Saturday, January 5, 2013

Brussels Sprouts Again

  

  
Every time I eat brussels sprouts I wonder what happened to me that I now enjoy them so much. The first time I ate them was the last time for about 20 years. Mom got some once, and was very excited about them. She kept saying how she'd loved brussels sprouts, even when she was a little kid. I thought that was a positive sign. She cooked them in butter, and the buttery delicious smell did not prepare me for the sulfurous, bitter, mushy stringy reality of eating them. It was an early example of the many things which were to instil a profound philosophical skepticism in me. So, it's totally awesome and will knock my socks off and all like that, will it? Well, I'll believe it when I see it.

Twenty years later I was washing dishes for a living. One of the kitchen managers (they hadn't got all hoity toity and started calling them 'chefs' yet) decided to make some roasted squash and brussels sprouts. To my surprise, I thought, "hm, those really don't smell like ass the way I remembered". It took me about another year to realize that I actually liked brussels sprouts. I think I've written 3 or 4 posts about brussels sprouts now. Here is another thing to do with them.

1 pound or more brussels sprouts, trimmed and halved
handful of raw walnuts
handful of dried apricots
dab of butter
pinch of salt
1/2 tsp nutmeg
1/4 tsp smoked hot paprika
tiny pinch of allspice
1 tsp sugar

chevre, because everything is better with cheese.

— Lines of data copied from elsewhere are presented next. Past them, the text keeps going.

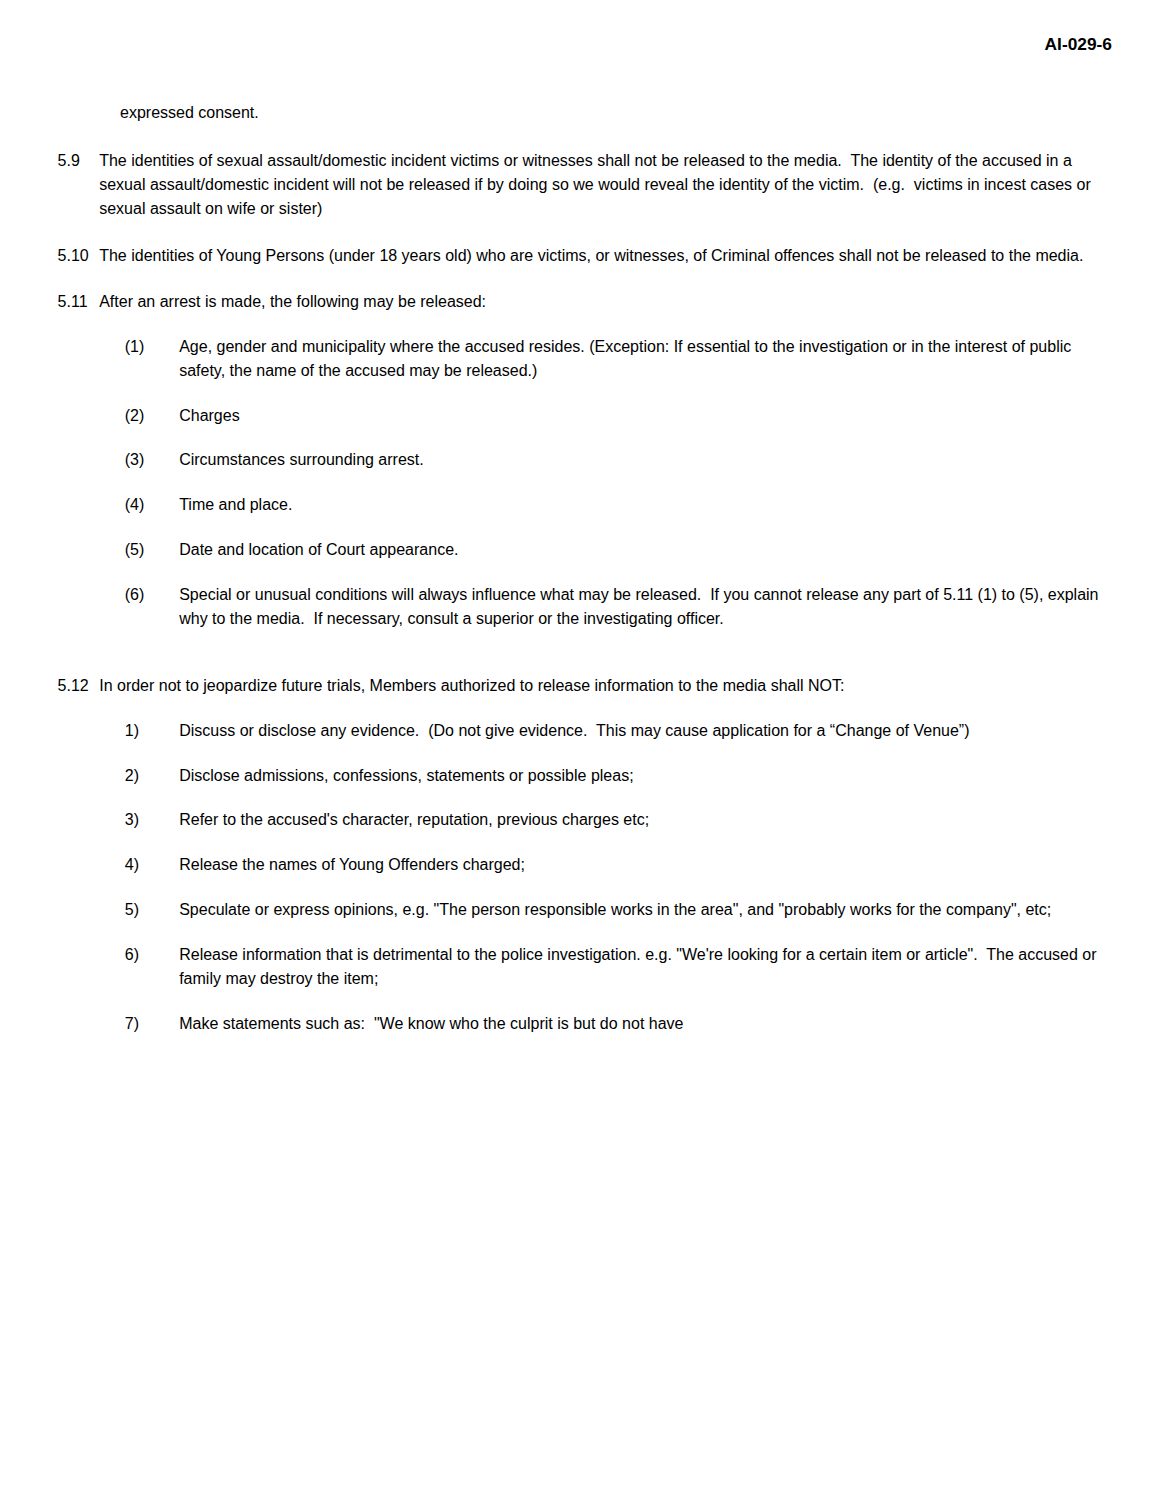AI-029-6
expressed consent.
5.9
The identities of sexual assault/domestic incident victims or witnesses shall not be released to the media. The identity of the accused in a sexual assault/domestic incident will not be released if by doing so we would reveal the identity of the victim. (e.g. victims in incest cases or sexual assault on wife or sister)
5.10
The identities of Young Persons (under 18 years old) who are victims, or witnesses, of Criminal offences shall not be released to the media.
5.11
After an arrest is made, the following may be released:
(1) Age, gender and municipality where the accused resides. (Exception: If essential to the investigation or in the interest of public safety, the name of the accused may be released.)
(2) Charges
(3) Circumstances surrounding arrest.
(4) Time and place.
(5) Date and location of Court appearance.
(6) Special or unusual conditions will always influence what may be released. If you cannot release any part of 5.11 (1) to (5), explain why to the media. If necessary, consult a superior or the investigating officer.
5.12
In order not to jeopardize future trials, Members authorized to release information to the media shall NOT:
1) Discuss or disclose any evidence. (Do not give evidence. This may cause application for a “Change of Venue”)
2) Disclose admissions, confessions, statements or possible pleas;
3) Refer to the accused's character, reputation, previous charges etc;
4) Release the names of Young Offenders charged;
5) Speculate or express opinions, e.g. "The person responsible works in the area", and "probably works for the company", etc;
6) Release information that is detrimental to the police investigation. e.g. "We're looking for a certain item or article". The accused or family may destroy the item;
7) Make statements such as: "We know who the culprit is but do not have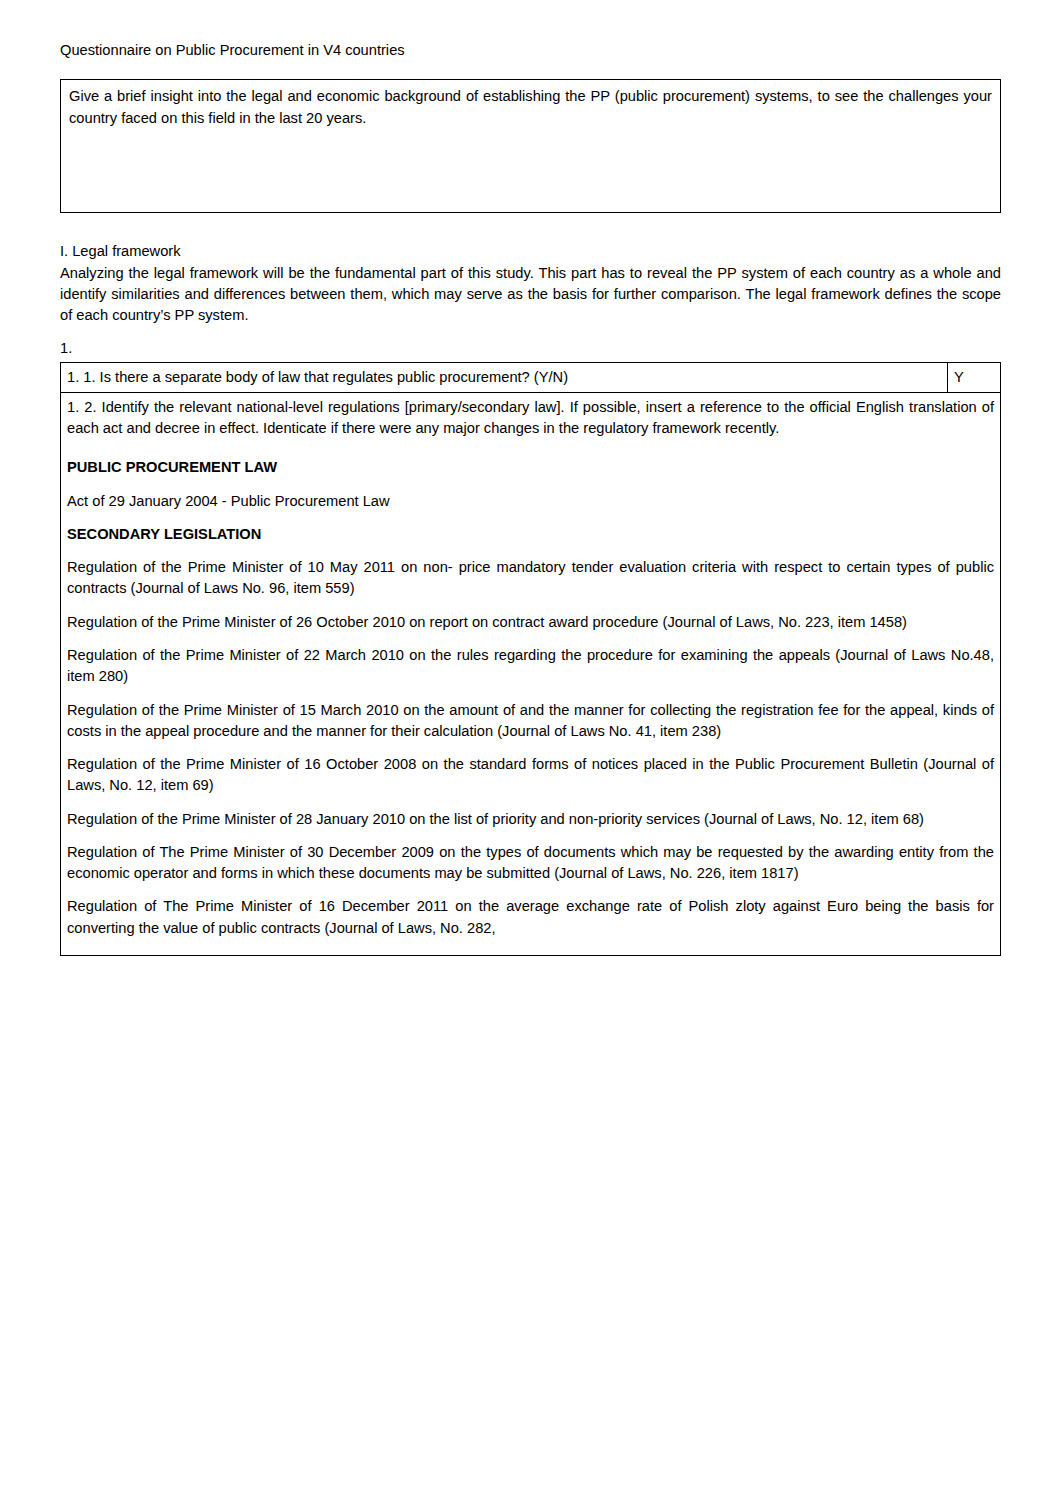Questionnaire on Public Procurement in V4 countries
| Give a brief insight into the legal and economic background of establishing the PP (public procurement) systems, to see the challenges your country faced on this field in the last 20 years. |
I. Legal framework
Analyzing the legal framework will be the fundamental part of this study. This part has to reveal the PP system of each country as a whole and identify similarities and differences between them, which may serve as the basis for further comparison. The legal framework defines the scope of each country’s PP system.
1.
| 1. 1. Is there a separate body of law that regulates public procurement? (Y/N) | Y |
| 1. 2. Identify the relevant national-level regulations [primary/secondary law]. If possible, insert a reference to the official English translation of each act and decree in effect. Identicate if there were any major changes in the regulatory framework recently. PUBLIC PROCUREMENT LAW Act of 29 January 2004 - Public Procurement Law SECONDARY LEGISLATION Regulation of the Prime Minister of 10 May 2011 on non- price mandatory tender evaluation criteria with respect to certain types of public contracts (Journal of Laws No. 96, item 559) Regulation of the Prime Minister of 26 October 2010 on report on contract award procedure (Journal of Laws, No. 223, item 1458) Regulation of the Prime Minister of 22 March 2010 on the rules regarding the procedure for examining the appeals (Journal of Laws No.48, item 280) Regulation of the Prime Minister of 15 March 2010 on the amount of and the manner for collecting the registration fee for the appeal, kinds of costs in the appeal procedure and the manner for their calculation (Journal of Laws No. 41, item 238) Regulation of the Prime Minister of 16 October 2008 on the standard forms of notices placed in the Public Procurement Bulletin (Journal of Laws, No. 12, item 69) Regulation of the Prime Minister of 28 January 2010 on the list of priority and non-priority services (Journal of Laws, No. 12, item 68) Regulation of The Prime Minister of 30 December 2009 on the types of documents which may be requested by the awarding entity from the economic operator and forms in which these documents may be submitted (Journal of Laws, No. 226, item 1817) Regulation of The Prime Minister of 16 December 2011 on the average exchange rate of Polish zloty against Euro being the basis for converting the value of public contracts (Journal of Laws, No. 282, |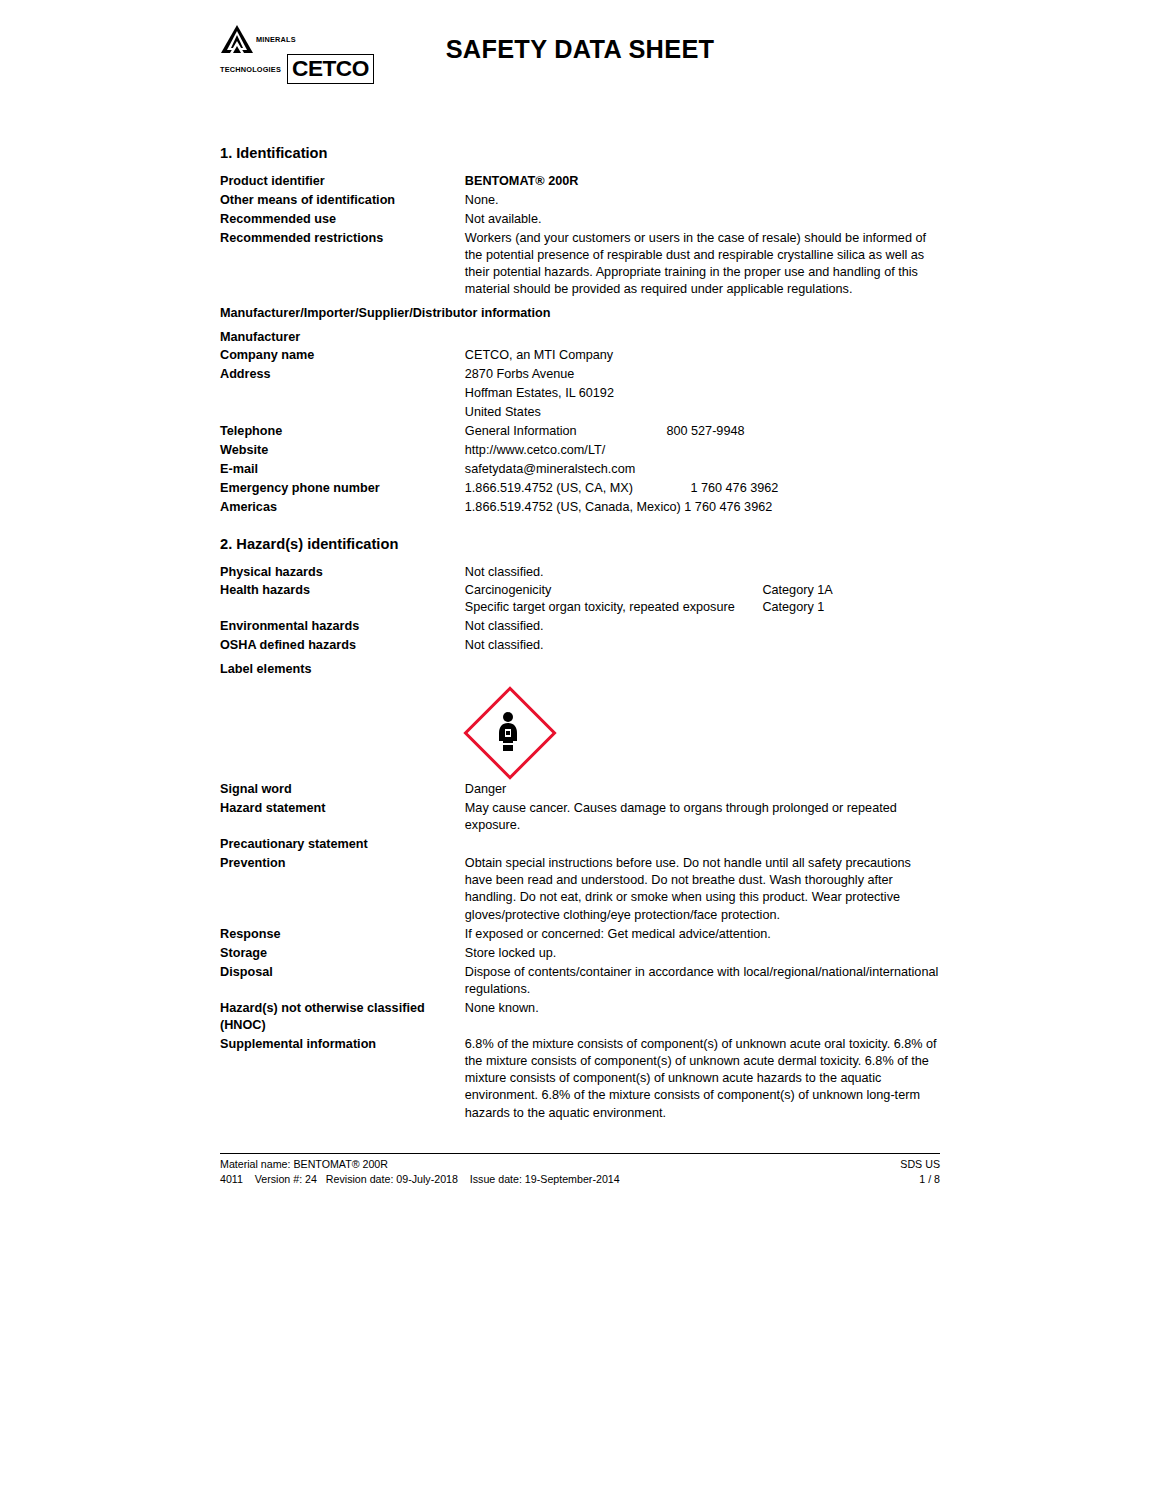MINERALS
TECHNOLOGIES CETCO
SAFETY DATA SHEET
1. Identification
| Product identifier | BENTOMAT® 200R |
| Other means of identification | None. |
| Recommended use | Not available. |
| Recommended restrictions | Workers (and your customers or users in the case of resale) should be informed of the potential presence of respirable dust and respirable crystalline silica as well as their potential hazards. Appropriate training in the proper use and handling of this material should be provided as required under applicable regulations. |
Manufacturer/Importer/Supplier/Distributor information
Manufacturer
| Company name | CETCO, an MTI Company |
| Address | 2870 Forbs Avenue |
| | Hoffman Estates, IL 60192 |
| | United States |
| Telephone | General Information 800 527-9948 |
| Website | http://www.cetco.com/LT/ |
| E-mail | safetydata@mineralstech.com |
| Emergency phone number | 1.866.519.4752 (US, CA, MX) 1 760 476 3962 |
| Americas | 1.866.519.4752 (US, Canada, Mexico) 1 760 476 3962 |
2. Hazard(s) identification
| Physical hazards | Not classified. |
Health hazards
Carcinogenicity
Category 1A
Specific target organ toxicity, repeated exposure
Category 1
| Environmental hazards | Not classified. |
| OSHA defined hazards | Not classified. |
Label elements
| Signal word | Danger |
| Hazard statement | May cause cancer. Causes damage to organs through prolonged or repeated exposure. |
| Precautionary statement | |
| Prevention | Obtain special instructions before use. Do not handle until all safety precautions have been read and understood. Do not breathe dust. Wash thoroughly after handling. Do not eat, drink or smoke when using this product. Wear protective gloves/protective clothing/eye protection/face protection. |
| Response | If exposed or concerned: Get medical advice/attention. |
| Storage | Store locked up. |
| Disposal | Dispose of contents/container in accordance with local/regional/national/international regulations. |
| Hazard(s) not otherwise classified (HNOC) | None known. |
| Supplemental information | 6.8% of the mixture consists of component(s) of unknown acute oral toxicity. 6.8% of the mixture consists of component(s) of unknown acute dermal toxicity. 6.8% of the mixture consists of component(s) of unknown acute hazards to the aquatic environment. 6.8% of the mixture consists of component(s) of unknown long-term hazards to the aquatic environment. |
Material name: BENTOMAT® 200R
4011 Version #: 24 Revision date: 09-July-2018 Issue date: 19-September-2014
SDS US
1 / 8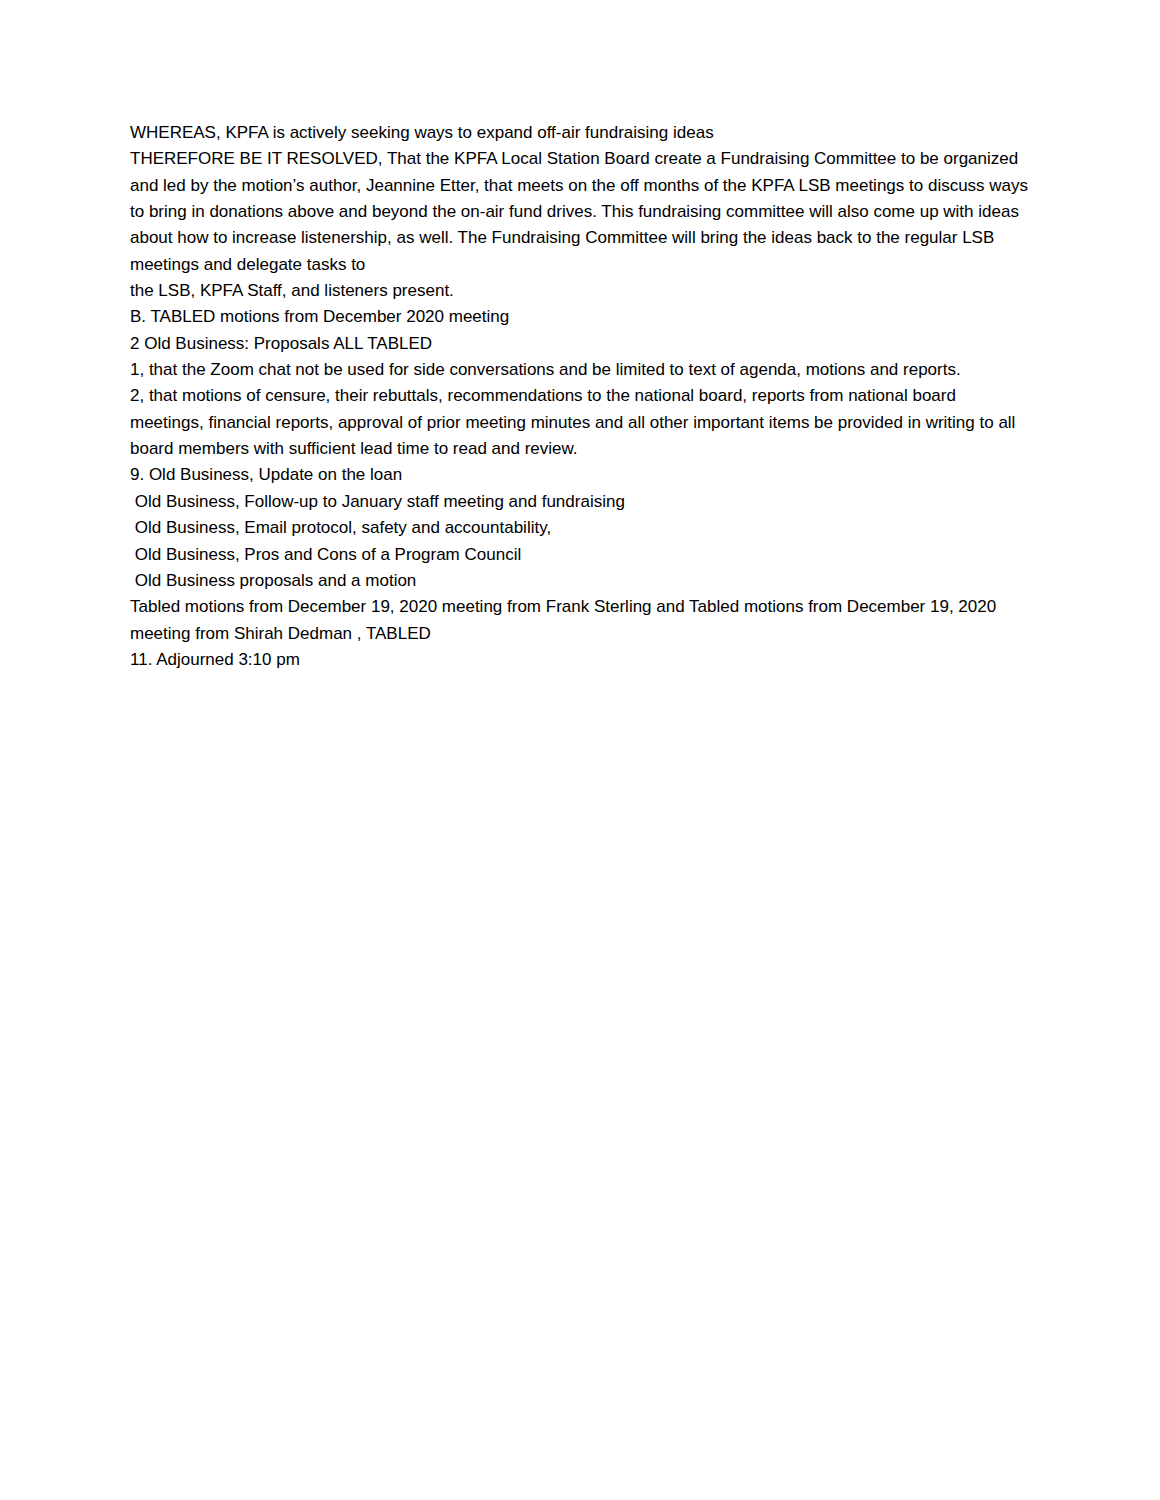WHEREAS, KPFA is actively seeking ways to expand off-air fundraising ideas
THEREFORE BE IT RESOLVED, That the KPFA Local Station Board create a Fundraising Committee to be organized and led by the motion’s author, Jeannine Etter, that meets on the off months of the KPFA LSB meetings to discuss ways to bring in donations above and beyond the on-air fund drives. This fundraising committee will also come up with ideas about how to increase listenership, as well. The Fundraising Committee will bring the ideas back to the regular LSB meetings and delegate tasks to
the LSB, KPFA Staff, and listeners present.
B. TABLED motions from December 2020 meeting
2 Old Business: Proposals ALL TABLED
1, that the Zoom chat not be used for side conversations and be limited to text of agenda, motions and reports.
2, that motions of censure, their rebuttals, recommendations to the national board, reports from national board meetings, financial reports, approval of prior meeting minutes and all other important items be provided in writing to all board members with sufficient lead time to read and review.
9. Old Business, Update on the loan
Old Business, Follow-up to January staff meeting and fundraising
Old Business, Email protocol, safety and accountability,
Old Business, Pros and Cons of a Program Council
Old Business proposals and a motion
Tabled motions from December 19, 2020 meeting from Frank Sterling and Tabled motions from December 19, 2020 meeting from Shirah Dedman , TABLED
11. Adjourned 3:10 pm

Put a dab of butter in a frying pan and add the walnuts, salt, and sugar. Fry on medium-low until the nuts are golden and the sugar has begun to form dark brown crunch bits. Toss evenly with the spices and remove from heat. Slice the apricots into sticks and toss them into the pan with the nuts, and give them a stir to get a little of the spices on them.


Put the sprouts in a lidded casserole with a little butter and a sprinkle of water. Microwave 3 minutes at a time until they are bright green and just tender. Toss with the nuts and apricots, serve with a few cheese crumbles.

David asked me how I come up with food ideas. I hadn't thought about it much before, but in this case, it went something like this:

1. I like the aforementioned sprouts and squash.
2. But I was bored with it.
3. So I thought about what it is about squash that makes it tasty.
4. That would be the fact that roasted squash is a little nutty, a little sweet, and has a little bit of texture.
5. So, use nuts, duh. Toasted ones are best.
6. And something sweet, but not very sweet. And not too squishy. Apricots are that, plus they have a nice color.
7. Bacon makes everything taste great, but I didn't have a hankering for that much grease.
8. So I added smoked paprika, which has a bacony smell.
9. But no protein, which is one of the things that makes bacon so good.
10. So, cheese.

And there you have it. Brussels sprouts with walnuts, apricots, and goat cheese.